The abstracts are titled: Sustained Glycemic Control and Less Nocturnal Hypoglycemia with New Insulin Glargine 300 U/mL compared with Glargine 100 U/mL over 12 month in Japanese people with T1DM l (EDITION JP 1).

New Insulin Glargine 300 U/mL provides Sustained Glycemic Control and Reduced Hypoglycemia over 12 months Compared with Glargine 100 U/mL in Japanese People with T2DM Managed with Basal Insulin plus OAD(s) (EDITION JP 2).

In EDITION JP 1 (n=228), Japanese people with type 1 diabetes that continued to receive treatment for an additional 6 months showed comparable blood sugar level control (reduction in HbA1C and FPG) from baseline between Toujeo and Lantus at 12 months (mean [SD] change -0.20 [0.80] per cent and -14.0 [86.5] mg/dL and (mean [SD] change -0.25 [0.72] per cent and -7.0 [93.2] mg/dL respectively).

The percentages of participants with >=1 severe or confirmed (defined as plasma glucose <=70 mg/dL) night-time low blood sugar event over the 12-month study period were comparable between groups. At the lower <54 mg/dL threshold, a reduction in event rate was observed with Toujeo compared with Lantus during the night (rate ratio 0.62; 95 per cent CI: 0.39 to 0.97). The percentage of participants experiencing >=1 nocturnal event at this threshold was also reduced with Toujeo compared with Lantus (relative risk 0.79; 95 per cent CI: 0.64 to 0.98). Severe hypoglycemia occurred in 12 and 11 participants receiving Toujeo and Lantus respectively. There were similar findings between groups for adverse events.

In EDITION JP 2 (n=222), Japanese people with type 2 diabetes who failed to control their blood sugar levels on previous basal insulin and oral medication, and continued to receive treatment for an additional 6 months, showed similar blood sugar level control (reduction in HbA1C and FPG) from baseline between Toujeo and Lantus at 12 months (mean [SD] change -0.28 [0.84] per cent and -12.1 [56.6] mg/dL, and mean [SD] change -0.33 [0.79] per cent and -18.6 [43.3] mg/dL respectively).

The percentage of participants with >=1 severe or confirmed (defined as plasma glucose <=70 mg/dL) low blood sugar event at night-time over the 12-month treatment period was lower with Toujeo vs. Lantus (relative risk 0.73; 95 per cent CI: 0.55 to 0.97). There were also consistently fewer nocturnal and at any-time (24 hours) confirmed (<=70 mg/dL) or severe hypoglycemic events per patient-year seen with Toujeo compared with Lantus (rate ratio 0.41; 95 per cent CI: 0.18 to 0.92; rate ratio 0.64; 95 per cent CI: 0.44 to 0.94, respectively). Severe hypoglycemia was rare with only 3 and 2 events reported for Toujeo and Lantus respectively.

In addition, the patients treated with Toujeo lost some weight, compared with a slight increase in the Lantus group (-0.7 kg vs. 0.5 kg respectively; NS). There were similar findings between groups for adverse events.

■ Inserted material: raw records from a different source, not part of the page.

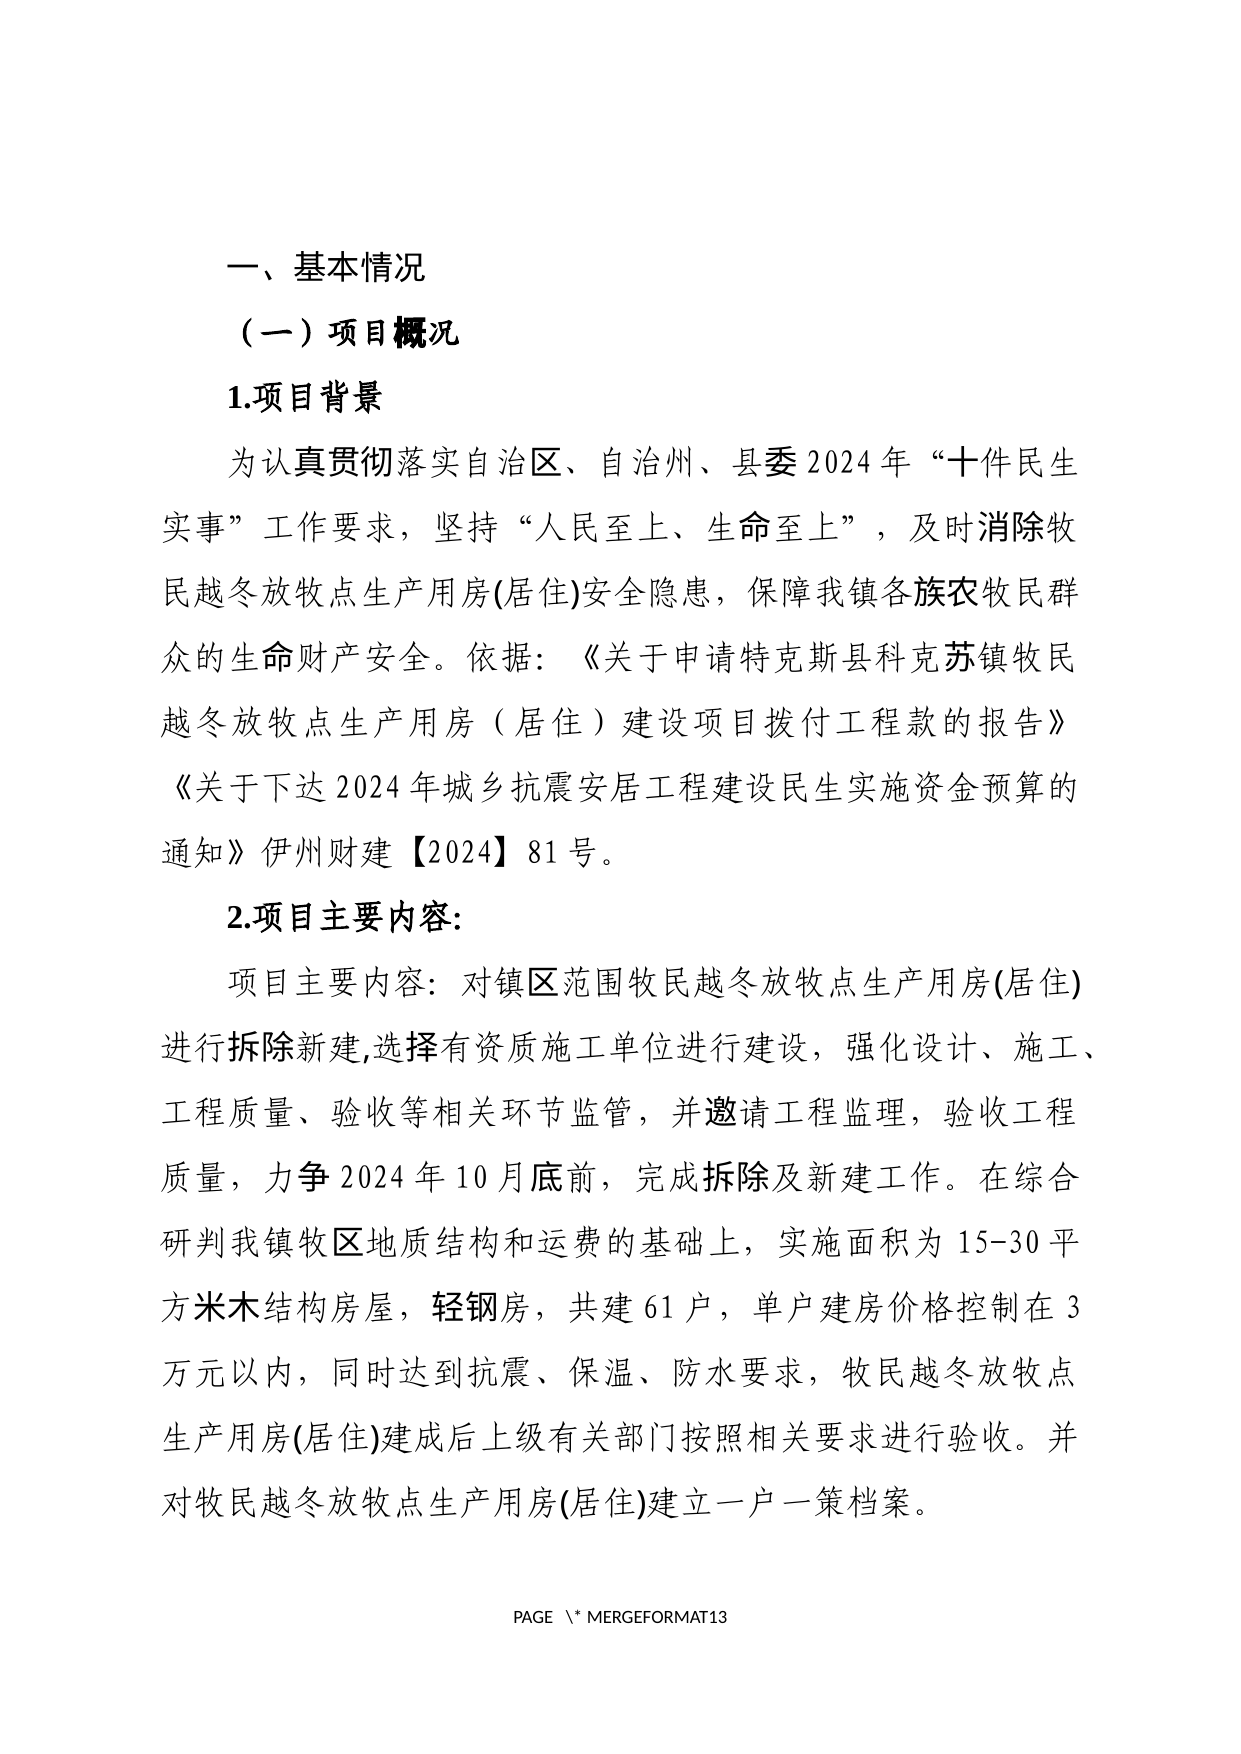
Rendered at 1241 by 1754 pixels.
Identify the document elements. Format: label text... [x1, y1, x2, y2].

text 项目主要内容：对镇区范围牧民越冬放牧点生产用房(居住)进行拆除新建,选择有资质施工单位进行建设，强化设计、施工、工程质量、验收等相关环节监管，并邀请工程监理，验收工程质量，力争2024年10月底前，完成拆除及新建工作。在综合研判我镇牧区地质结构和运费的基础上，实施面积为15-30平方米木结构房屋，轻钢房，共建61户，单户建房价格控制在3万元以内，同时达到抗震、保温、防水要求，牧民越冬放牧点生产用房(居住)建成后上级有关部门按照相关要求进行验收。并对牧民越冬放牧点生产用房(居住)建立一户一策档案。 [159, 948, 1081, 1533]
title 2.项目主要内容： [159, 883, 1081, 948]
text （一）项目概况 [159, 298, 1081, 363]
text 1.项目背景 [159, 363, 1081, 428]
text 一、基本情况 [159, 233, 1081, 298]
text 为认真贯彻落实自治区、自治州、县委2024年“十件民生实事”工作要求，坚持“人民至上、生命至上”，及时消除牧民越冬放牧点生产用房(居住)安全隐患，保障我镇各族农牧民群众的生命财产安全。依据：《关于申请特克斯县科克苏镇牧民越冬放牧点生产用房（居住）建设项目拨付工程款的报告》《关于下达2024年城乡抗震安居工程建设民生实施资金预算的通知》伊州财建【2024】81号。 [159, 428, 1081, 883]
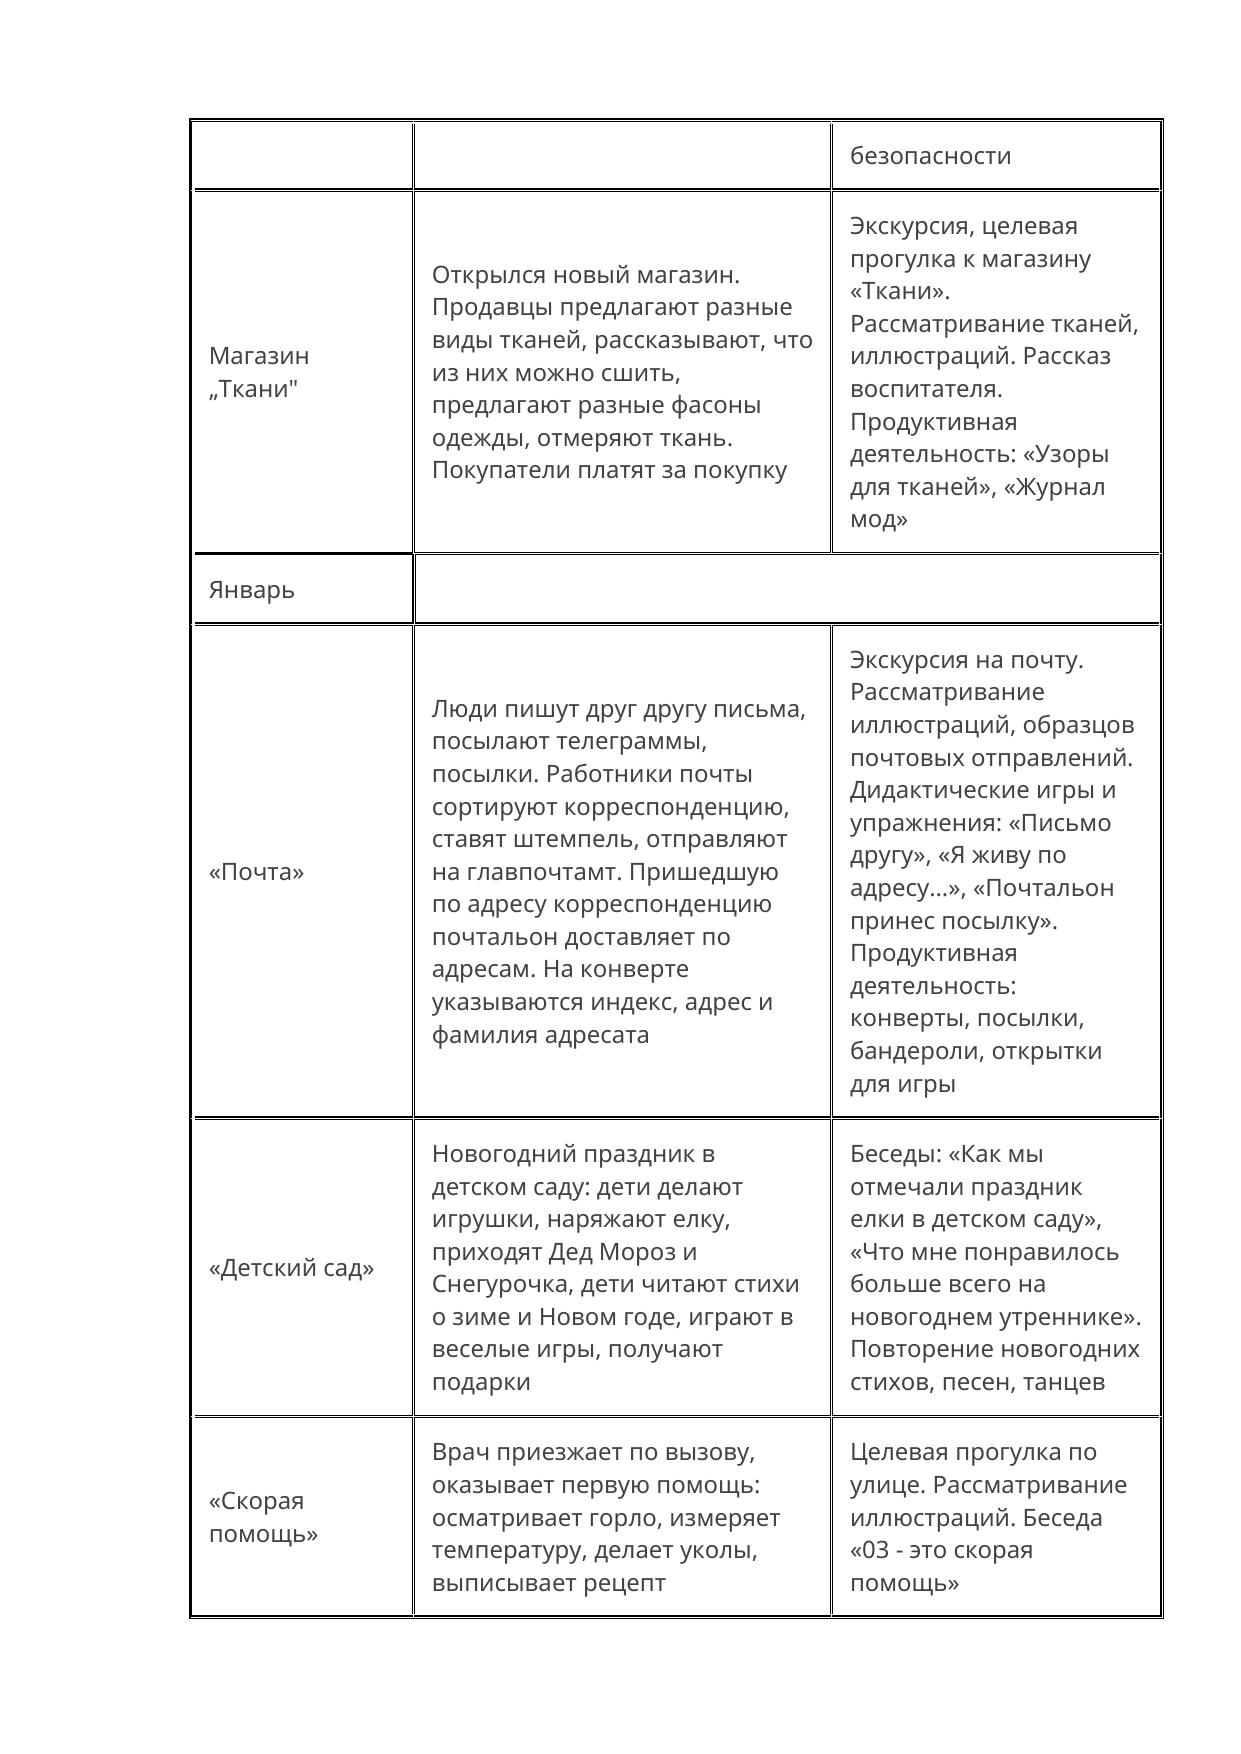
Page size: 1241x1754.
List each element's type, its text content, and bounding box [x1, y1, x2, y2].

Despite basal insulin being a cornerstone treatment for diabetes for decades, significant unmet medical needs remain a reality, with approximately half of patients on treatment not reaching their blood sugar level targets.3-8 In addition, optimal insulin dose is often not reached during initiation or maintenance phase. Toujeo is a next-generation, once-daily basal insulin based on a broadly-used molecule (insulin glargine) with a well-established benefit-risk profile.

Its compact subcutaneous depot leads to more stable and more prolonged pharmacokinetic/pharmacodynamic (PK/PD) profiles. Toujeo has been approved by the US Food and Drug Administration (FDA), the European Commission and Health Canada, and is under review by other regulatory authorities around the world.